I have given thought (and already included in the TL, even if I did not yet get to the point of giving it serious coverage, like France, even if it ought ot be next on the -very slow- line) to some serious Commie-supported insurgency in India (in other words, a serious speed bump for the Allies, but little more). I'm not convinced it could ever get any more success than the philo-Axis nationalists did IOTL. Afghanistan separates them from any serious Russian support. Could the Russians break out all the way to the Indus ?
As for nationalist Arabs, they lacked a serious pre-war Communist presence, and typically did not have much sympathy for Communism, but they joined that camp in the OTL Cold War, so yep it might be feasible, any devil to cast off British yoke. But again, would they avail to much ? If the encircled Soviets can make a strategic breakthrough in Caucasus, Persia, and Kurdistan (the Turks are no lightweights, but for the persians, it all depends how many British troops are stationed in Persia), yes, they can give support to the Arabs and alter the strategic balance as the Allies get critically dependent on DEI and US oil to keep fighting. Otherwise, they are yet another minor speed bump, and as the Allies row the Middle East machine-gunning uppity Arabs and in a few months all is over.

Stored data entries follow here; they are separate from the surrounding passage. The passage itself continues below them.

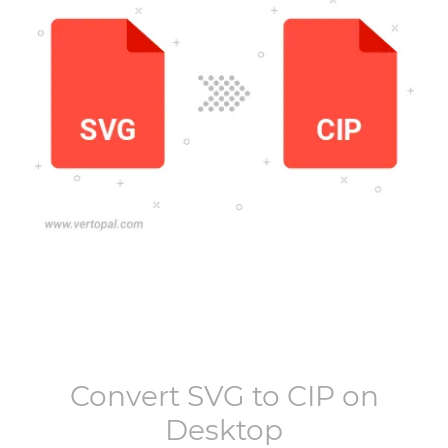
Convert
SVG
to
CIP
on
Desktop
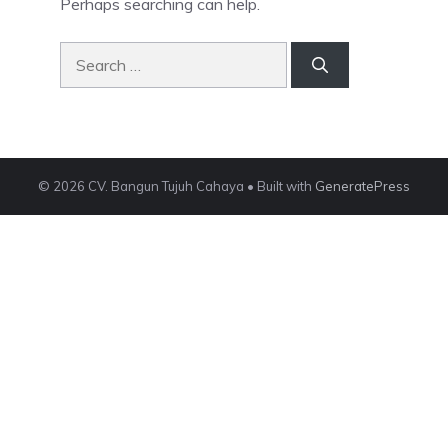
Perhaps searching can help.
Search
for:
© 2026 CV. Bangun Tujuh Cahaya
• Built with
GeneratePress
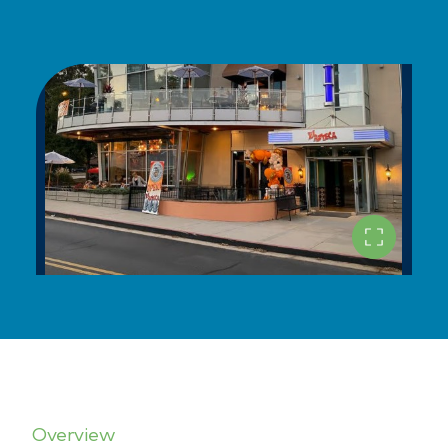
Overview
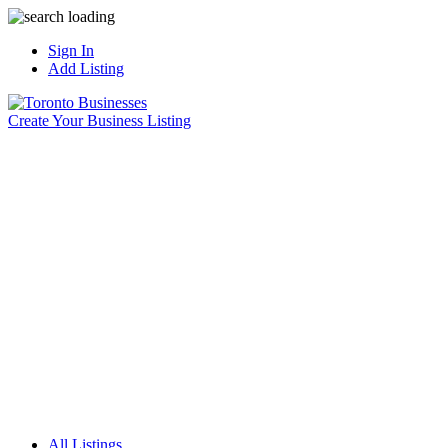
Sign In
Add Listing
Create Your Business Listing
All Listings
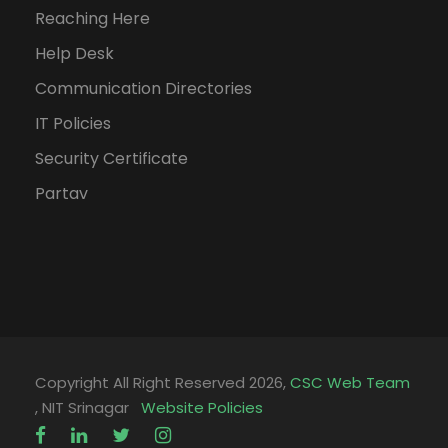
Reaching Here
Help Desk
Communication Directories
IT Policies
Security Certificate
Partav
Copyright All Right Reserved 2026,
CSC Web Team
, NIT Srinagar
Website Policies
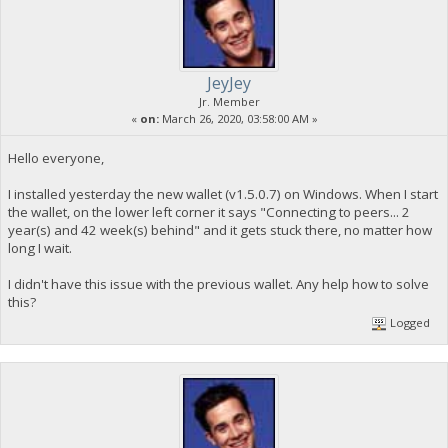
JeyJey
Jr. Member
«
on:
March 26, 2020, 03:58:00 AM »
Hello everyone,
I installed yesterday the new wallet (v1.5.0.7) on Windows. When I start
the wallet, on the lower left corner it says "Connecting to peers... 2
year(s) and 42 week(s) behind" and it gets stuck there, no matter how
long I wait.
I didn't have this issue with the previous wallet. Any help how to solve
this?
Logged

The Brazilians and the Argentinians are ASB in my opinion. Their various sponsors were the Germans, the British, and the Americans, all in the same side, and the ruling classes were fiercely anti-communist. The generals would eagerly put a gun to any president that dares think jumping in Stalin's boat, and machine-gun any mob that dares support it.
You should avoid it, IMO; as you predict, IMO, the Allies'd almost immediately invade to crush it.
Oh, yes, ultimately they would go down under Allied assault, but it would buy Stalin some serious breathing space (say half a year), which is more than you can say of any other alternative, except maybe an abundantly supplied Chiang. Also, it would rob the Allies from any serious contribution from France for almost an year, as they have to crush the pro-Soviet junta French Army, occupy the country, clean up the philo-Soviets, set up a new government, recruit a new French Army, reset French economy and in dustry to functionality... it's the worst "speed bump" for the Allies that I could think of.
Could you do it with a "Communist" win in the Spanish CW? (I can never keep straight if they're Republicans or Nationalists...

)
Outside the boundaries of the scenario, I'm afraid. I cannot see how butterflies from Hitler's death in late 1938 and British-German detente could save the Republicans. At this point they had already lost the SCW. Even admitting you compress the development of the scenario (which would skirt unplausibility) and have Stalin decide a massive last-ditch Soviet intervention to save the Republicans, this would just accelerate the unfolding of the scenario and the formation of the Alliance. Panicked British and French would hastily chalk Stalin as the worst meance in Europe, join Germany and Italy in grand anti-Communist alliance, Allied fleets would cut any supply to the Soviet expeditionary corps in Spain, and Allied expeditionary coprs would eat the logistically-starving Soviets in a few months.
Suits.

I can picture (fairly) big tank battles in the plains & use of airborne in the mountains: 1st SSF?
desantniki v Fallschirmjagern? Even (if it goes long enough) the
555h?
All of that, sure. I think this WWII should last long enough to see some American boots on the ground. Stalin and the Red Army started the whole thing (even if it exploded to a general war much before they had planned, mch like for Germany in OTL 1939), so they had plenty of warning to deploy their forces. There shall not be any massive Barbarossa Blitzkrieg, rather the Allies using their superior industrial potential, the superior quality of their forces, and theri encirclement position to slowly bleed the Soviet manpower reserves white, and cut Soviet industrial potential down, as they make deeper and deeper inroads into Russia. No one big Barbarossa Blitzkrieg IMO, rather a string of Allied mobile offensives rather like the reverse of Soviet offensives in OTL 1943-45.